** Exercise description **
List each line of the data that holds the word "back".

---------- Data to process ----------

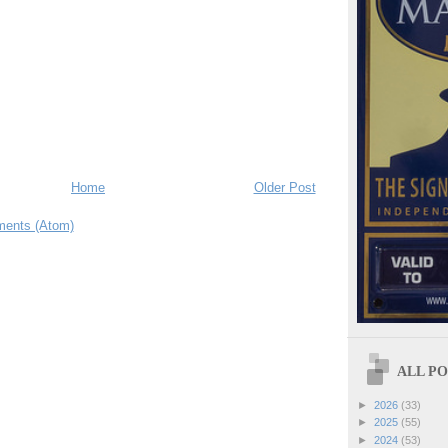
Home
Older Post
ents (Atom)
ALL POS
►
2026
(33)
►
2025
(55)
►
2024
(53)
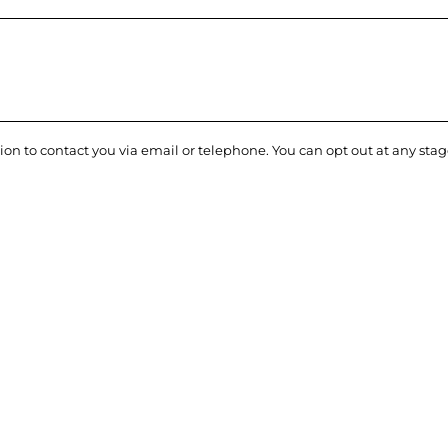
ion to contact you via email or telephone. You can opt out at any sta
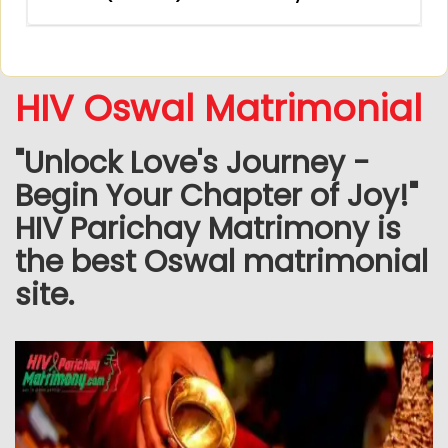
HIV Oswal Matrimonial
"Unlock Love's Journey -
Begin Your Chapter of Joy!"
HIV Parichay Matrimony is
the best Oswal matrimonial
site.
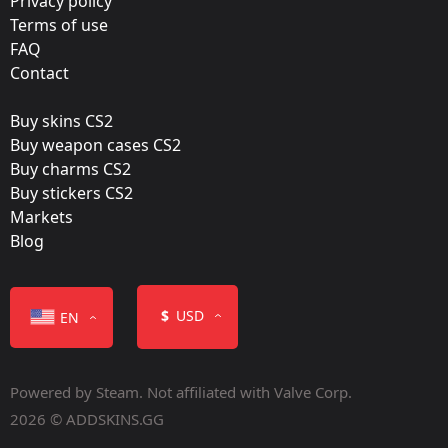
Privacy policy
OpTic Gaming
Terms of use
FAQ
Film:
Contact
Holo
Buy skins CS2
Released:
Buy weapon cases CS2
June 24, 2016
Buy charms CS2
Buy stickers CS2
Markets
Blog
Color
$
USD
EN
Powered by Steam. Not affiliated with Valve Corp.
2026 © ADDSKINS.GG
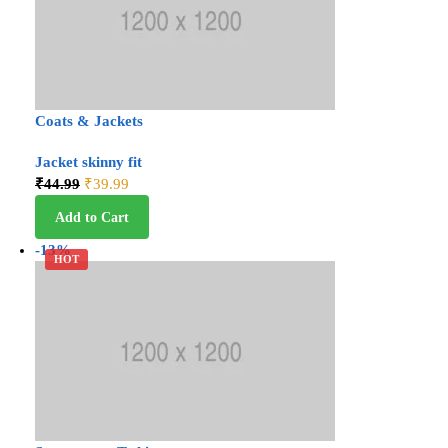
Coats & Jackets
Jacket skinny fit
₹
44.99
₹
39.99
Add to Cart
-13%
HOT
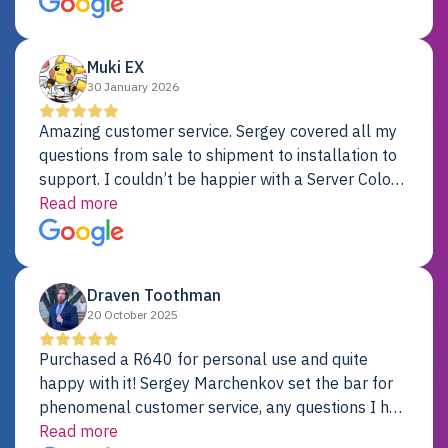
Dell server.
Muki EX
30 January 2026
Amazing customer service. Sergey covered all my
questions from sale to shipment to installation to
support. I couldn’t be happier with a Server Colo
provider.
Read more
Draven Toothman
20 October 2025
Purchased a R640 for personal use and quite
happy with it! Sergey Marchenkov set the bar for
phenomenal customer service, any questions I had
were addressed in a timely matter! I will be back
Read more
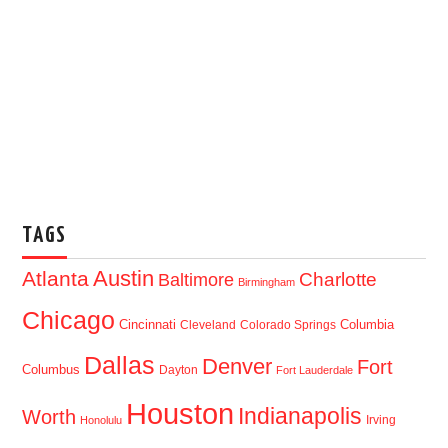
TAGS
Austin
Atlanta
Baltimore
Charlotte
Birmingham
Chicago
Cincinnati
Columbia
Cleveland
Colorado Springs
Dallas
Denver
Fort
Columbus
Dayton
Fort Lauderdale
Houston
Indianapolis
Worth
Irving
Honolulu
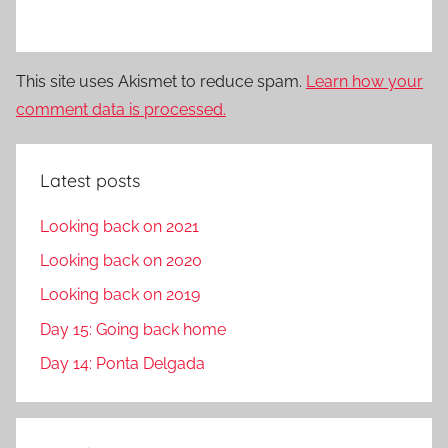
This site uses Akismet to reduce spam.
Learn how your
comment data is processed.
Latest posts
Looking back on 2021
Looking back on 2020
Looking back on 2019
Day 15: Going back home
Day 14: Ponta Delgada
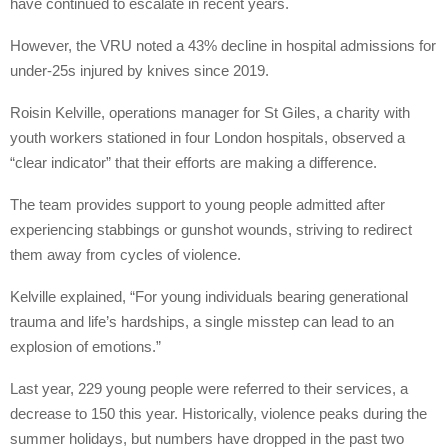
have continued to escalate in recent years.
However, the VRU noted a 43% decline in hospital admissions for
under-25s injured by knives since 2019.
Roisin Kelville, operations manager for St Giles, a charity with
youth workers stationed in four London hospitals, observed a
“clear indicator” that their efforts are making a difference.
The team provides support to young people admitted after
experiencing stabbings or gunshot wounds, striving to redirect
them away from cycles of violence.
Kelville explained, “For young individuals bearing generational
trauma and life’s hardships, a single misstep can lead to an
explosion of emotions.”
Last year, 229 young people were referred to their services, a
decrease to 150 this year. Historically, violence peaks during the
summer holidays, but numbers have dropped in the past two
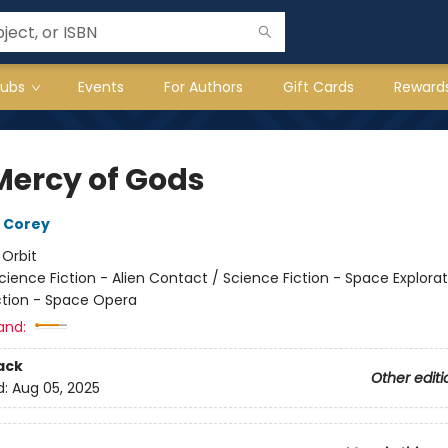
lubs
Events
For Authors
Gift Cards
Reward
Mercy of Gods
 Corey
:
Orbit
cience Fiction - Alien Contact / Science Fiction - Space Explorat
ction - Space Opera
and:
ack
Other editi
d:
Aug 05, 2025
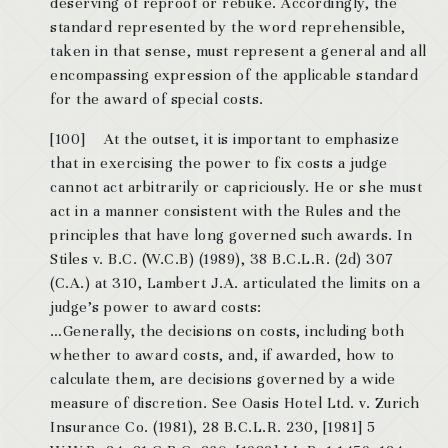
deserving of reproof or rebuke. Accordingly, the
standard represented by the word reprehensible,
taken in that sense, must represent a general and all
encompassing expression of the applicable standard
for the award of special costs.
[100] At the outset, it is important to emphasize
that in exercising the power to fix costs a judge
cannot act arbitrarily or capriciously. He or she must
act in a manner consistent with the Rules and the
principles that have long governed such awards. In
Stiles v. B.C. (W.C.B) (1989), 38 B.C.L.R. (2d) 307
(C.A.) at 310, Lambert J.A. articulated the limits on a
judge’s power to award costs:
…Generally, the decisions on costs, including both
whether to award costs, and, if awarded, how to
calculate them, are decisions governed by a wide
measure of discretion. See Oasis Hotel Ltd. v. Zurich
Insurance Co. (1981), 28 B.C.L.R. 230, [1981] 5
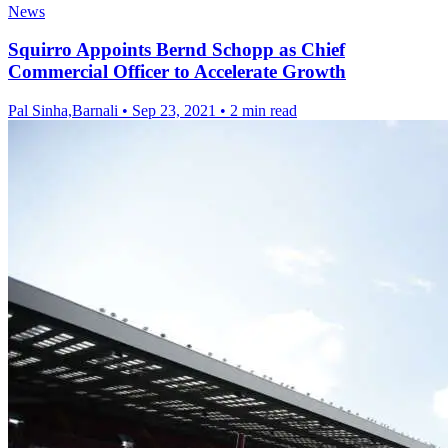
News
Squirro Appoints Bernd Schopp as Chief
Commercial Officer to Accelerate Growth
Pal Sinha,Barnali
•
Sep 23, 2021
•
2 min read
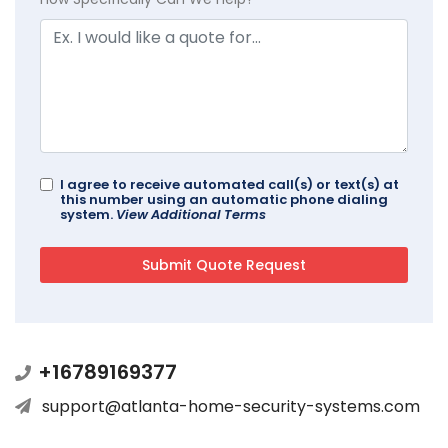
I agree to receive automated call(s) or text(s) at
this number using an automatic phone dialing
system.
View Additional Terms
+16789169377
support@atlanta-home-security-systems.com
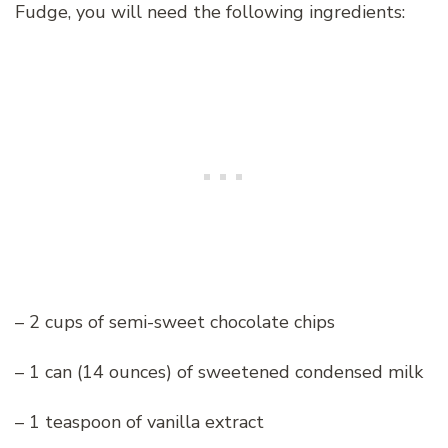
Fudge, you will need the following ingredients:
– 2 cups of semi-sweet chocolate chips
– 1 can (14 ounces) of sweetened condensed milk
– 1 teaspoon of vanilla extract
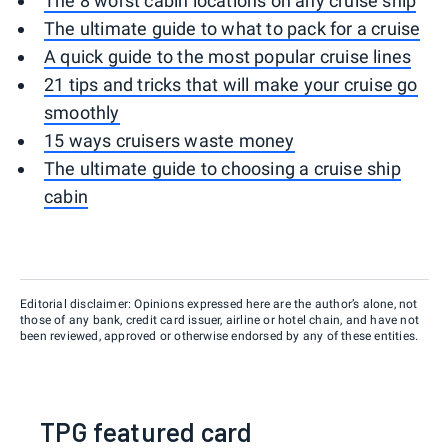
The 8 worst cabin locations on any cruise ship
The ultimate guide to what to pack for a cruise
A quick guide to the most popular cruise lines
21 tips and tricks that will make your cruise go
smoothly
15 ways cruisers waste money
The ultimate guide to choosing a cruise ship
cabin
Editorial disclaimer: Opinions expressed here are the author’s alone, not
those of any bank, credit card issuer, airline or hotel chain, and have not
been reviewed, approved or otherwise endorsed by any of these entities.
TPG featured card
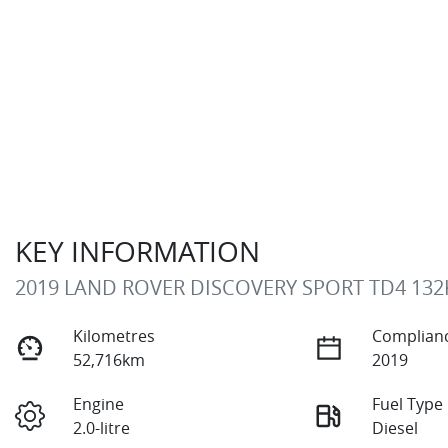
KEY INFORMATION
2019 LAND ROVER DISCOVERY SPORT TD4 132
Kilometres
Complianc
52,716km
2019
Engine
Fuel Type
2.0-litre
Diesel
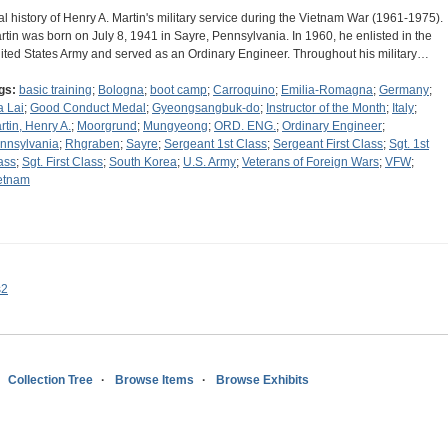
al history of Henry A. Martin's military service during the Vietnam War (1961-1975).
rtin was born on July 8, 1941 in Sayre, Pennsylvania. In 1960, he enlisted in the
ited States Army and served as an Ordinary Engineer. Throughout his military…
gs:
basic training
;
Bologna
;
boot camp
;
Carroquino
;
Emilia-Romagna
;
Germany
;
a Lai
;
Good Conduct Medal
;
Gyeongsangbuk-do
;
Instructor of the Month
;
Italy
;
rtin, Henry A.
;
Moorgrund
;
Mungyeong
;
ORD. ENG.
;
Ordinary Engineer
;
nnsylvania
;
Rhgraben
;
Sayre
;
Sergeant 1st Class
;
Sergeant First Class
;
Sgt. 1st
ass
;
Sgt. First Class
;
South Korea
;
U.S. Army
;
Veterans of Foreign Wars
;
VFW
;
etnam
s2
Collection Tree
Browse Items
Browse Exhibits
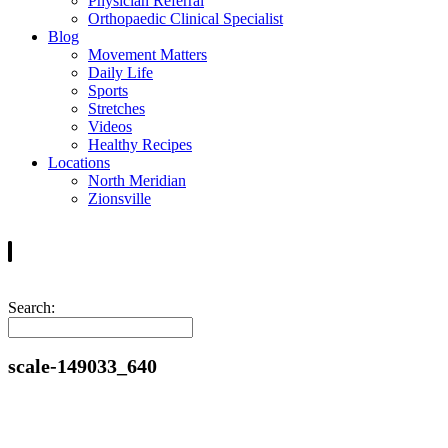
Physician Referral
Orthopaedic Clinical Specialist
Blog
Movement Matters
Daily Life
Sports
Stretches
Videos
Healthy Recipes
Locations
North Meridian
Zionsville
Search:
scale-149033_640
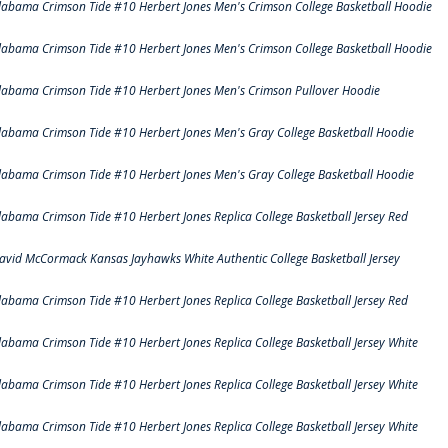
labama Crimson Tide #10 Herbert Jones Men's Crimson College Basketball Hoodie
labama Crimson Tide #10 Herbert Jones Men's Crimson College Basketball Hoodie
labama Crimson Tide #10 Herbert Jones Men's Crimson Pullover Hoodie
labama Crimson Tide #10 Herbert Jones Men's Gray College Basketball Hoodie
labama Crimson Tide #10 Herbert Jones Men's Gray College Basketball Hoodie
labama Crimson Tide #10 Herbert Jones Replica College Basketball Jersey Red
avid McCormack Kansas Jayhawks White Authentic College Basketball Jersey
labama Crimson Tide #10 Herbert Jones Replica College Basketball Jersey Red
labama Crimson Tide #10 Herbert Jones Replica College Basketball Jersey White
labama Crimson Tide #10 Herbert Jones Replica College Basketball Jersey White
labama Crimson Tide #10 Herbert Jones Replica College Basketball Jersey White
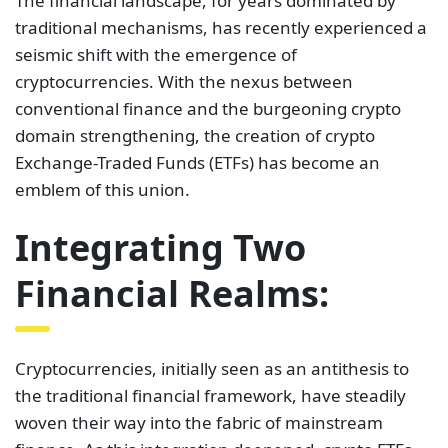
The financial landscape, for years dominated by
traditional mechanisms, has recently experienced a
seismic shift with the emergence of
cryptocurrencies. With the nexus between
conventional finance and the burgeoning crypto
domain strengthening, the creation of crypto
Exchange-Traded Funds (ETFs) has become an
emblem of this union.
Integrating Two
Financial Realms:
Cryptocurrencies, initially seen as an antithesis to
the traditional financial framework, have steadily
woven their way into the fabric of mainstream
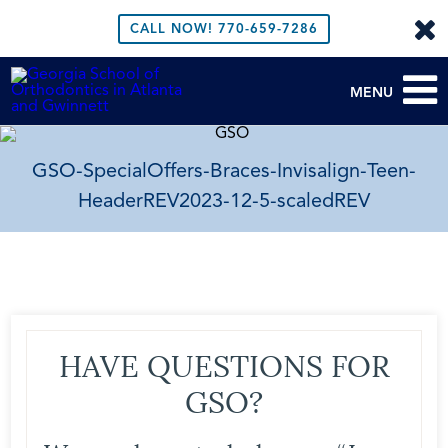
CALL NOW!
770-659-7286
MENU
GSO-SpecialOffers-Braces-Invisalign-Teen-
HeaderREV2023-12-5-scaledREV
HAVE QUESTIONS FOR
GSO?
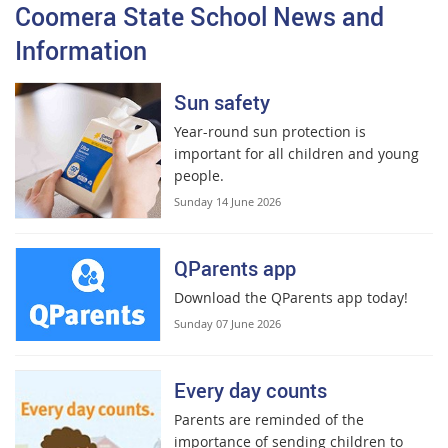
Coomera State School News and
Information
Sun safety
Year-round sun protection is
important for all children and young
people.
Sunday 14 June 2026
QParents app
Download the QParents app today!
Sunday 07 June 2026
Every day counts
Parents are reminded of the
importance of sending children to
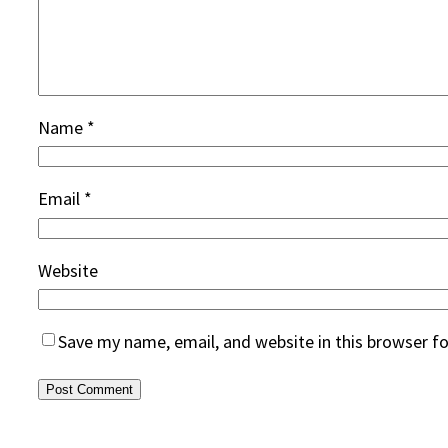
Name
*
Email
*
Website
Save my name, email, and website in this browser f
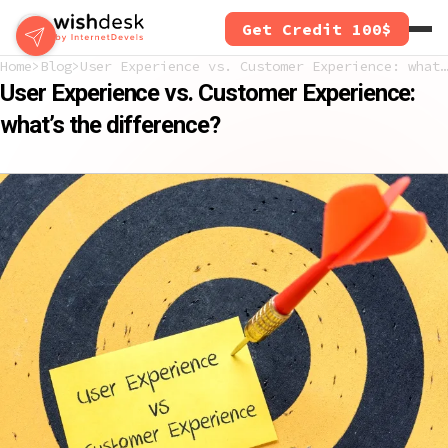
Skip
Get Credit 100$
to
main
Home
Blog
User Experience vs. Customer Experience: what’s the difference?
content
User Experience vs. Customer Experience:
what’s the difference?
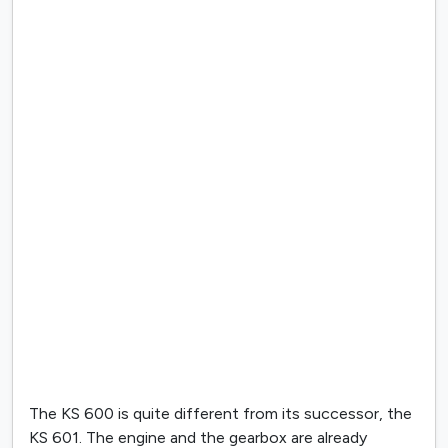
The KS 600 is quite different from its successor, the
KS 601. The engine and the gearbox are already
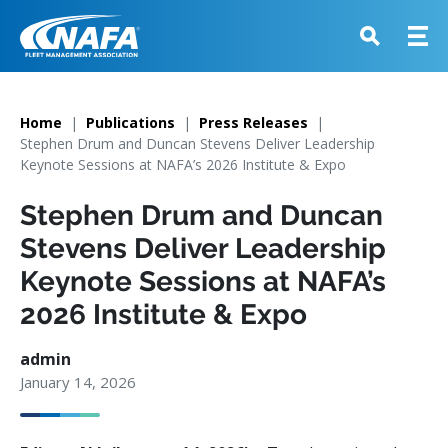
Home
Publications
Press Releases
Stephen Drum and Duncan Stevens Deliver Leadership
Keynote Sessions at NAFA’s 2026 Institute & Expo
Stephen Drum and Duncan
Stevens Deliver Leadership
Keynote Sessions at NAFA’s
2026 Institute & Expo
admin
January 14, 2026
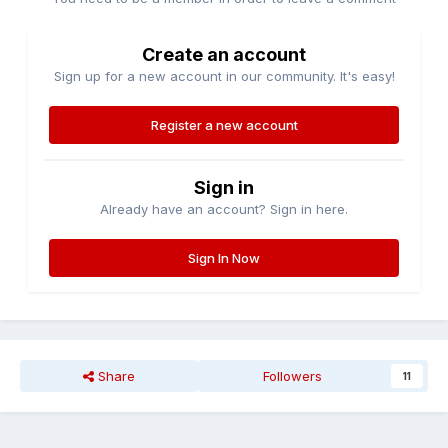
Create an account
Sign up for a new account in our community. It's easy!
Register a new account
Sign in
Already have an account? Sign in here.
Sign In Now
Share
Followers
11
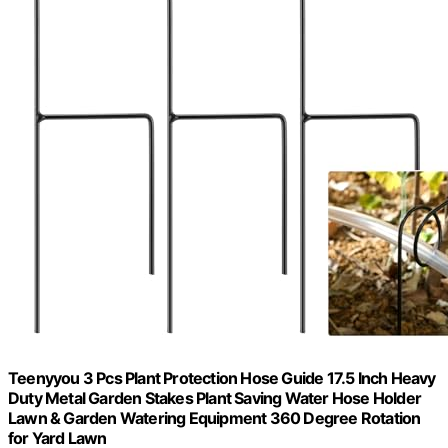
Teenyyou 3 Pcs Plant Protection Hose Guide 17.5 Inch Heavy
Duty Metal Garden Stakes Plant Saving Water Hose Holder
Lawn & Garden Watering Equipment 360 Degree Rotation
for Yard Lawn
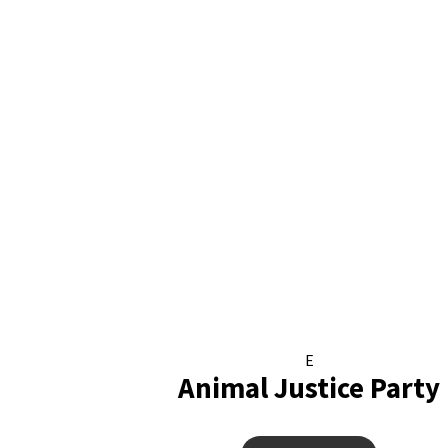
E
Animal Justice Party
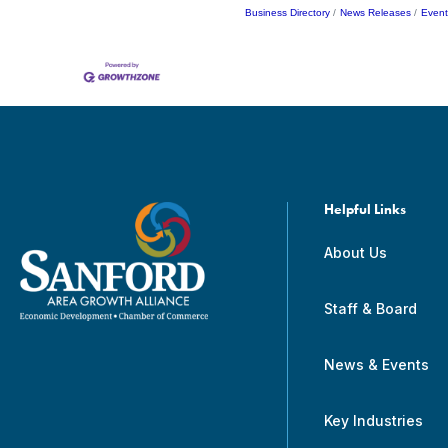
Business Directory
News Releases
Event
Helpful Links
About Us
Staff & Board
News & Events
Key Industries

----------

** Result for this task **
were addressed in a timely matter! I will be back
Looking back on 2021
Looking back on 2020
Looking back on 2019
Day 15: Going back home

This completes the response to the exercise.